Perfect Your Practice's Medical Records With Regular Peer Reviews

Make reviews a team activity to keep everyone on the same page.

Therapists know they should be conducting peer reviews of patients’ medical records, but everything else isn’t as clear. Use this peer review primer to ensure your practice’s procedures are in line with national standards.

What Should You Review?

Your peer reviews should include the information that came to you with the patient, including the physician order and initial plan of care certified by the physician’s signature. Then move on to the evaluation information that you’ve collected during treatment. Subjective information pertaining to the patient diagnosis, quantifiable and objective information, the treatment plan and its parameters, the duration and frequency of visits, any goals you’ve established for the patient, daily progress notes, and discharge summaries are all included under this umbrella.

When Should You Review?

Scheduling peer reviews can be a challenge, so practices should develop a procedure that works best for them. You can use provider meetings to do your peer reviews together. This will help you get on the same page while completing your form as well as helping you clarify records’ specifics such as the treatment goals and documentation needed to complete the chart.

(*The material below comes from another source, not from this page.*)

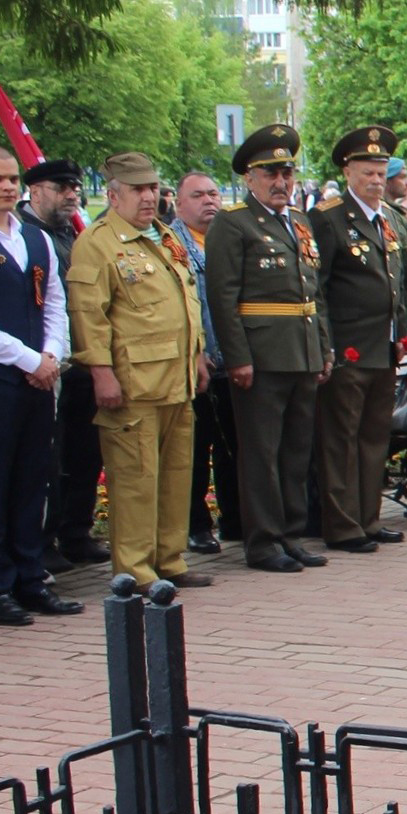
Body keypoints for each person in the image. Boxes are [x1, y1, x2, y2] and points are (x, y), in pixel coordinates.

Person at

However, many practices set a peer review goal and leave it up to the therapists to hammer out when and where the review will happen.

How Often Should You Review?

Each practice can set its own rules about the frequency of peer reviews. You can have a rule that each of your therapists is required to do four peer reviews each month.

Best practice: Peer reviews should be conducted at least quarterly. Conducting the reviews more regularly will benefit your practice but you aren’t required to do so.

Why Should You Review?

Besides your regulatory obligations, peer reviews are a great tool for your practice and the therapists working in it. Your documentation is more thorough, complete and accurate and it supports the charges you are billing. Peer reviews empower your staff to give open and honest feedback to each other and help educate everyone one what’s required and expected from their daily work.

Through peer reviews, therapists see what they’re doing well, what they need to improve, and how their performance directly impacts patient care. By reviewing the charts, each therapist has the chance to visualize how patients flow from the first treatment date to the last.

The bottom line: The more time and energy your practice puts into peer reviews, the better your patient outcomes will be. Focus on thorough, consistent reviews to keep your practice — and your patients — on track.